**EXERCISE BRIEF:** Print each of the items below verbatim, omitting the pictures.
+++++
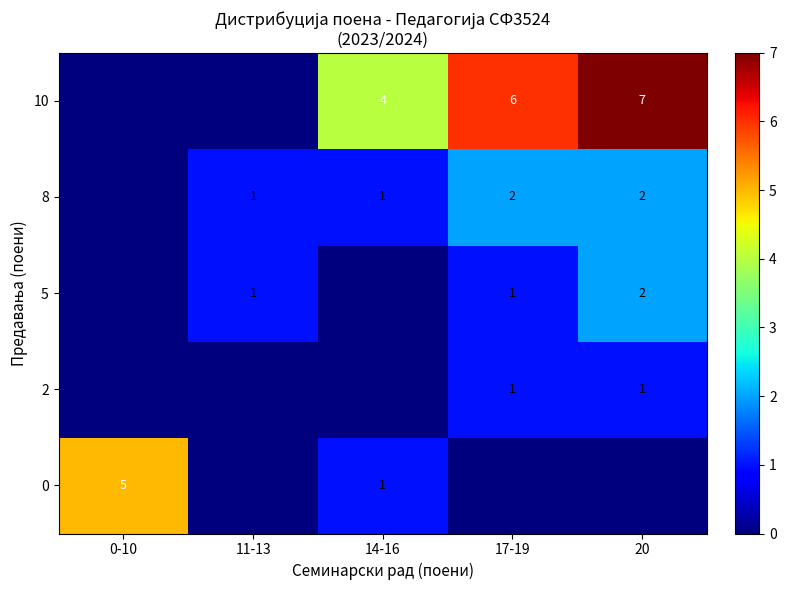

The value of 5 at 20 is 2. True or false?

True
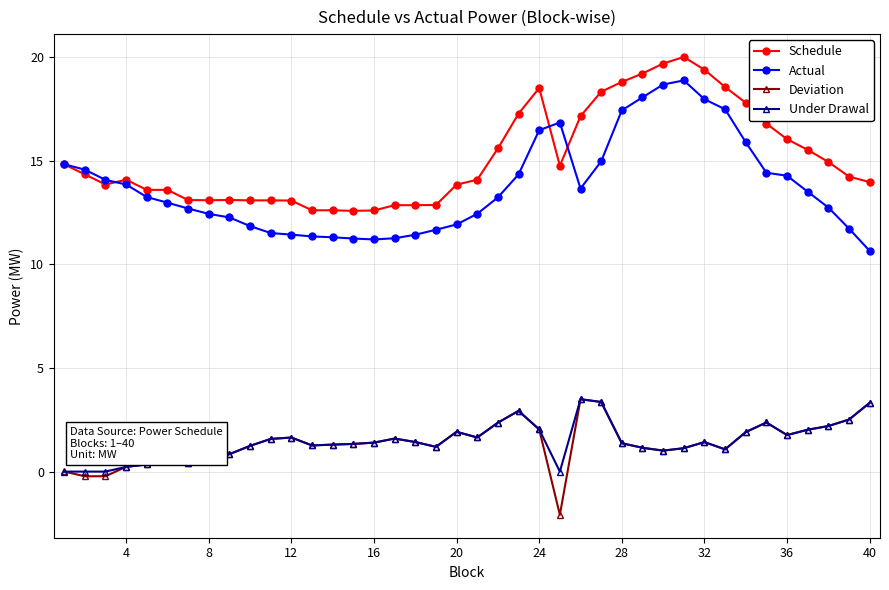

Which series has the largest total across all categories?

Schedule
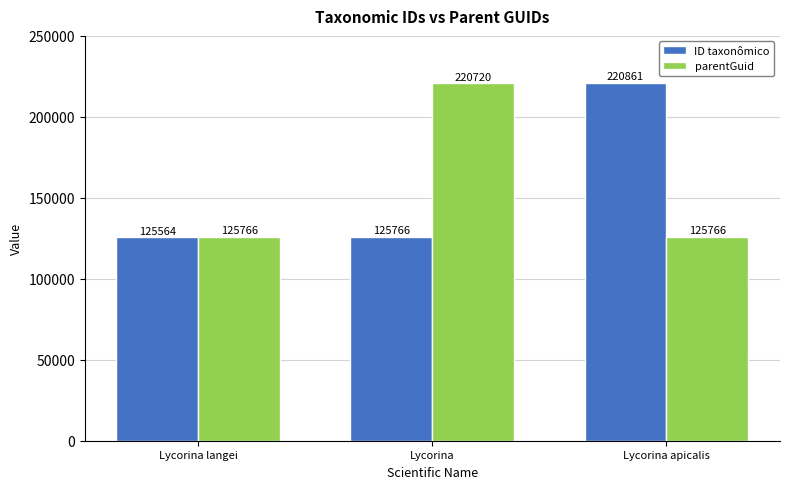

Which series has the widest spread of values?

ID taxonômico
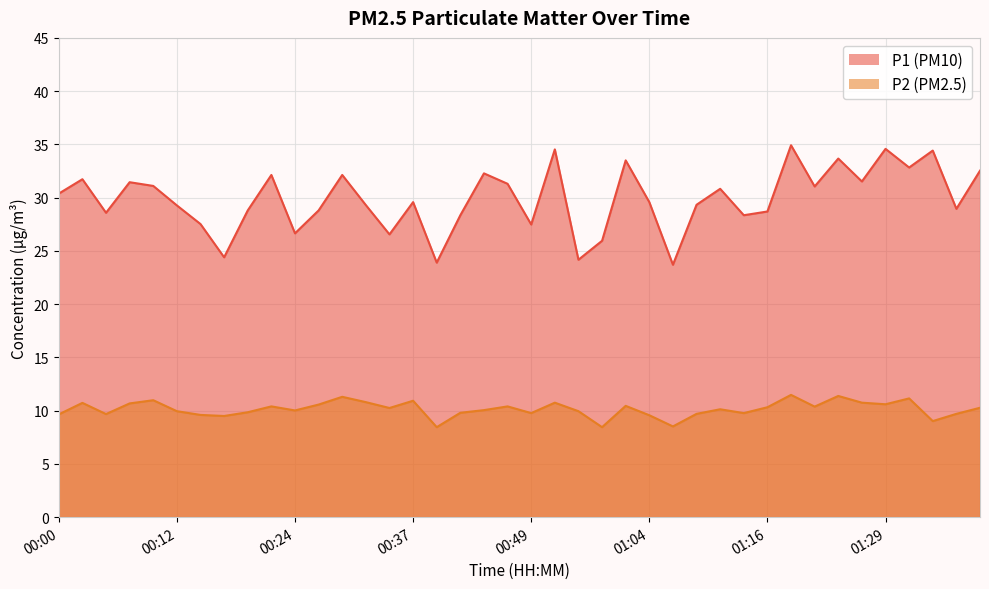

True or false: P1 and P2 intersect in this chart.

False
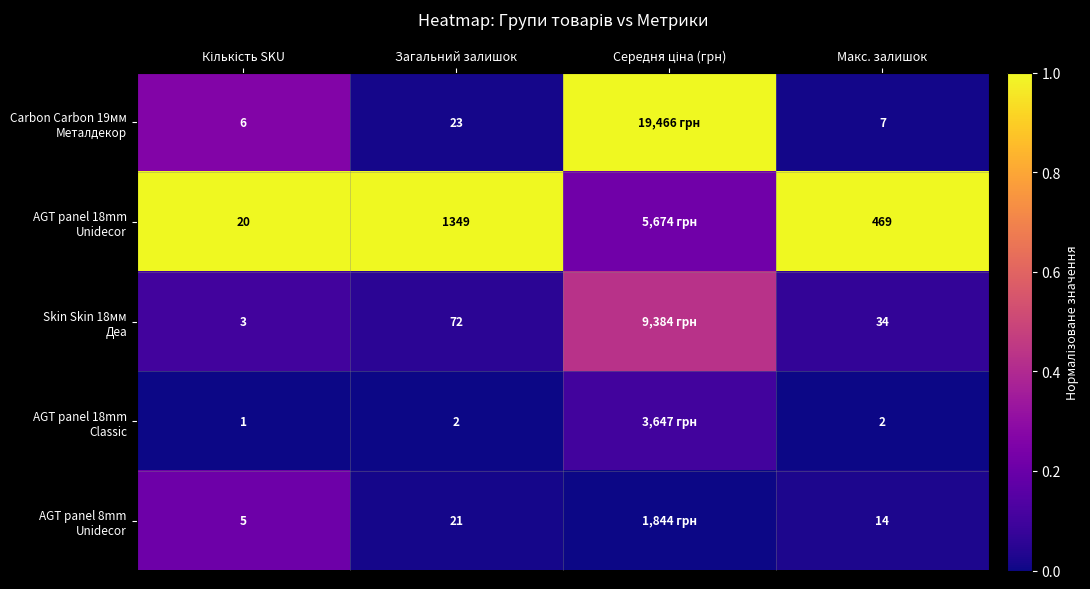

Rank the series at Макс. залишок from lowest to highest value.

AGT panel 18mm Classic, Carbon Carbon 19мм Металдекор, AGT panel 8mm Unidecor, Skin Skin 18мм Деа, AGT panel 18mm Unidecor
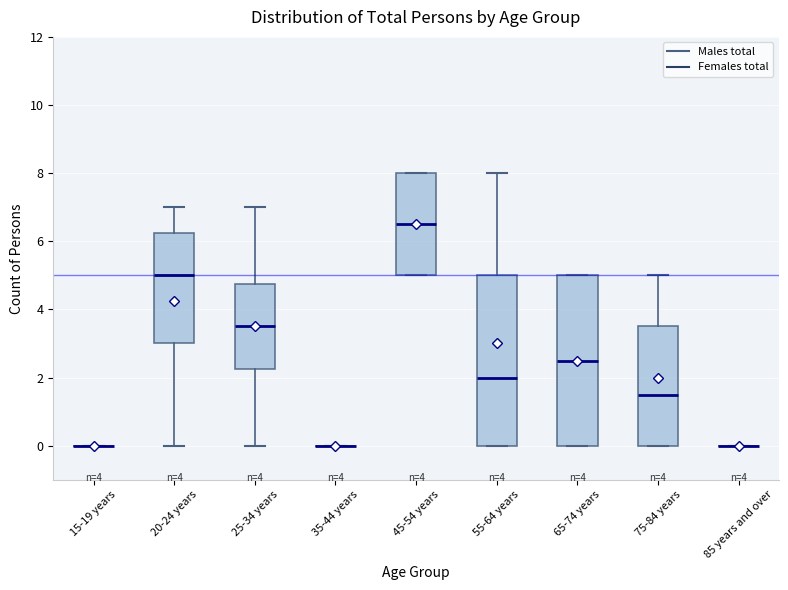

Reading left to right, read every box against the y-axis: the position of its median line, the range the box covers, and the ends of its whiskers. The values are not printed on the chart, so give them approximately, as read against the axis.

15-19 years: box collapsed to a line at 0.0, whiskers 0.0 to 0.0
20-24 years: median 5.0, box 3.0 to 6.2, whiskers 0.0 to 7.0
25-34 years: median 3.6, box 2.2 to 4.8, whiskers 0.0 to 7.0
35-44 years: box collapsed to a line at 0.0, whiskers 0.0 to 0.0
45-54 years: median 6.6, box 5.0 to 8.0, whiskers 5.0 to 8.0
55-64 years: median 2.0, box 0.0 to 5.0, whiskers 0.0 to 8.0
65-74 years: median 2.6, box 0.0 to 5.0, whiskers 0.0 to 5.0
75-84 years: median 1.6, box 0.0 to 3.6, whiskers 0.0 to 5.0
85 years and over: box collapsed to a line at 0.0, whiskers 0.0 to 0.0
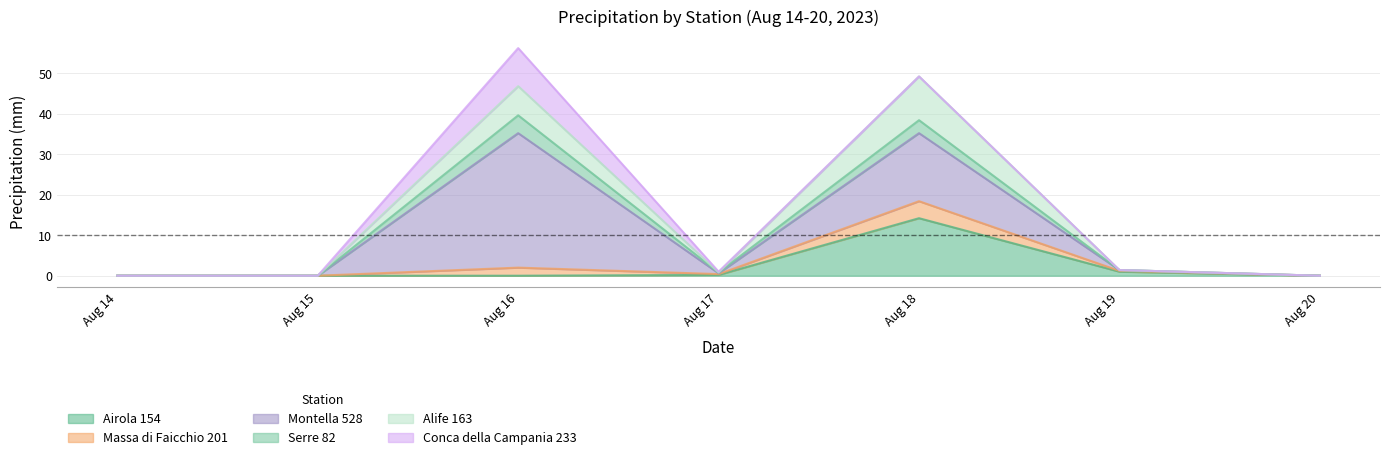

How many interior local peaks does the Montella 528 series have?

2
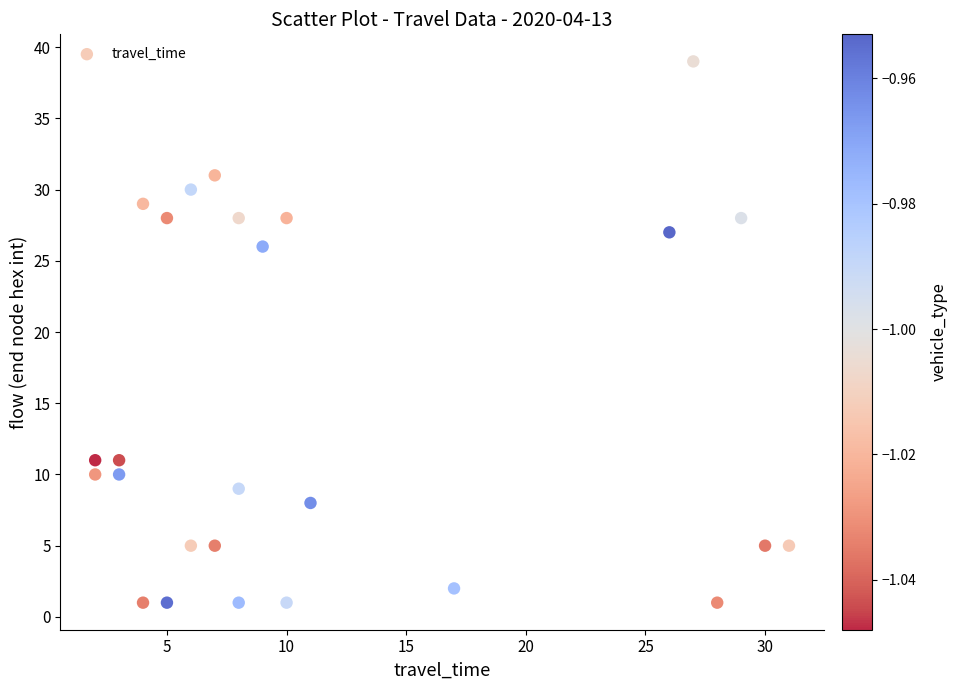

What Y value in the scatter plot is closest to 20?

26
+++++
**WRITTEN SOLUTION:**
The value of 5 at 20 is 2. True or false?

True

Which series has the largest total across all categories?

Schedule

Which series has the widest spread of values?

ID taxonômico

True or false: P1 and P2 intersect in this chart.

False

Rank the series at Макс. залишок from lowest to highest value.

AGT panel 18mm Classic, Carbon Carbon 19мм Металдекор, AGT panel 8mm Unidecor, Skin Skin 18мм Деа, AGT panel 18mm Unidecor

Reading left to right, read every box against the y-axis: the position of its median line, the range the box covers, and the ends of its whiskers. The values are not printed on the chart, so give them approximately, as read against the axis.

15-19 years: box collapsed to a line at 0.0, whiskers 0.0 to 0.0
20-24 years: median 5.0, box 3.0 to 6.2, whiskers 0.0 to 7.0
25-34 years: median 3.6, box 2.2 to 4.8, whiskers 0.0 to 7.0
35-44 years: box collapsed to a line at 0.0, whiskers 0.0 to 0.0
45-54 years: median 6.6, box 5.0 to 8.0, whiskers 5.0 to 8.0
55-64 years: median 2.0, box 0.0 to 5.0, whiskers 0.0 to 8.0
65-74 years: median 2.6, box 0.0 to 5.0, whiskers 0.0 to 5.0
75-84 years: median 1.6, box 0.0 to 3.6, whiskers 0.0 to 5.0
85 years and over: box collapsed to a line at 0.0, whiskers 0.0 to 0.0

How many interior local peaks does the Montella 528 series have?

2

What Y value in the scatter plot is closest to 20?

26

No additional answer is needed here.